Passage shown
Transcript
A (0:01)
Welcome to the Sub Club Podcast, a show dedicated to the best practices for building and growing app businesses. We sit down with the entrepreneurs, investors and builders behind the most successful apps in the world to learn from their successes and failures. Sub Club is brought to you by RevenueCat. Thousands of the world's best apps trust RevenueCat to power in app purchases, manage customers, and grow revenue across iOS and Android and the web. You can learn more@revenuecat.com let's get into the show. Hello, I'm your host, David Barnard. Today's conversation is shorter than usual and will be featured in revenuecat's State of Subscription Apps Report. Each episode in this series will explore one crucial topic and share actionable insights from top subscription app operators. With me today, Eric Sufert, media strategist, quantitative marketer, author and investor. Eric currently shares his musings in the Mobile Dev Memo podcast newsletter and blog. On the podcast, I talk with Eric about why app economy disruption won't happen as fast as everyone seems to think, how AI is just as useful for defending against copycats as creating them, and why the real barrier to app success is still distribution, not code. Hey Eric, thanks so much for joining me on the podcast today.
B (1:28)
David, good to see you.
A (1:29)
Hardly a day has gone by in the past few months where I don't have someone asking me, what's the future of the app economy? You know, freaked out that, you know, AI is going to subsume all apps, that you're only going to have ChatGPT, that competition's crazy, that, you know all manner of questions. So I've like, gosh, like six or seven of the top questions I get asked on a regular basis and I wanted to chat through these with you. I think of all the folks around the industry, you are kind of the foremost app economy expert. And I know you're also super into AI these days and following the industry very closely. So I thought it'd be great to have you on to get your perspective on all this. So let's just start with that first question. Like, you know, it's so much easier to build an app these days. People are vibe coding apps in an afternoon. What is, what does a competition angle mean for the app economy?
B (2:22)
Well, first of all, thanks for having me. Always appreciate the opportunity to chat with you. Yeah, I mean, it's good timing because, you know, we had, we had Applovin's earnings two nights ago and you know, the CEO talked about this.
A (2:33)
Right.
B (2:33)

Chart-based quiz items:

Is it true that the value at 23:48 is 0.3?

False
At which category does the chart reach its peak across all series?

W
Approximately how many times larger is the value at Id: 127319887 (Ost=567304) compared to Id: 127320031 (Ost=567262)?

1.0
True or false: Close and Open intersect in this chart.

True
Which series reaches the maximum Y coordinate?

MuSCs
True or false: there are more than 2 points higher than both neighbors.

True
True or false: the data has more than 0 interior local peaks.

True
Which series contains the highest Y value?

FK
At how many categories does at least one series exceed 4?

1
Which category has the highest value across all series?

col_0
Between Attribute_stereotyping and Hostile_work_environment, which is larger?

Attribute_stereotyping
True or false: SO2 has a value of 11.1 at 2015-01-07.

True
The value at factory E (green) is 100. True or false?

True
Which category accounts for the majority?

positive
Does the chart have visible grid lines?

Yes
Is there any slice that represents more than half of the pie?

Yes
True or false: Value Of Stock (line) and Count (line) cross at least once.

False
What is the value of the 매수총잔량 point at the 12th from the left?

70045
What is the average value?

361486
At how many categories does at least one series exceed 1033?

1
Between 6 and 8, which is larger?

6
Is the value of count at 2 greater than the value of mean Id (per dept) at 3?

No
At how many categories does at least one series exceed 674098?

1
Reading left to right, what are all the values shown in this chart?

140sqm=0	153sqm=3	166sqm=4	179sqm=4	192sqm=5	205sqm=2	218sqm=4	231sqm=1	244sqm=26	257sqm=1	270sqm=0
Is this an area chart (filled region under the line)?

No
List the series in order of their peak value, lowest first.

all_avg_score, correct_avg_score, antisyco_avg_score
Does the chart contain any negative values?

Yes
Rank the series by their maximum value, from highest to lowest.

Problems to work on
(A) Copy the part of the podcast transcript that begins at the words "Well, first of" and ends after the words "talked about this.".
(B) Answer these questions from the podcast transcript:
(i) Which company brings the Sub Club Podcast to listeners?
(ii) Whose earnings did the guest say came out two nights earlier?
(iii) How many top questions does the host say he gets asked on a regular basis?
(C) Pick up the Sub Club Podcast transcript from where it stops and continue it.

Numbered responses
(A)
Well, first of all, thanks for having me. Always appreciate the opportunity to chat with you. Yeah, I mean, it's good timing because, you know, we had, we had Applovin's earnings two nights ago and you know, the CEO talked about this.

(B)
(i) RevenueCat
(ii) Applovin's
(iii) Six or seven

(C)
So what happens in a world where the sort of barrier to entry for, for app publishing Is, is far lower than it once was. Right. Which, which, I mean, we're there now, but what happens as it sort of like just continuously descends and you know, I think what Applovin CEO said, which is, you know, self serving, is that the key sort of function of success is distribution. Right. And I've made the same point and you know, I've been talking about this for a couple years on mobile Dev Memo, but I made this point, I don't know, 2023, 2022. A lot of these generative tools are inflationary for the app economy and for advertising generally because, you know, as just you get more and more content being published, it gets harder to stand out. I mean, that's just like a pretty fundamental premise. I mean, I don't think anybody would disagree with that. Right. And you know, I wrote a post on LinkedIn about this a while back because, you know, I saw a bunch of people making predictions around the start of the new year about like mini apps and how these would take off. And it's so easy to start an app. Why don't you just. Everyone will just create the apps that they need and these mini apps will become the sort of dominant interaction paradigm. And you know, they might look, they might, but you still have to get people to discover your stuff. And if there's a lot more stuff from which, you know, to stand out, you have to work harder to stand out. And that means advertising, most likely. And if you look back at the kind of history of these, these mechanisms that made publishing easier, right? And in the piece that I talk about, I talk about the Derega type photography that made it easier to sort of get images in front of people or, you know, and, but like, if you look at this sort of like more recent history of just blogging, right, the app store itself, right. When is user acquisition gotten easier over time? Since 2008. Has it ever. There's just, there's there's this long history of like, well, if it gets easier to publish stuff, it gets harder to get people to discover it.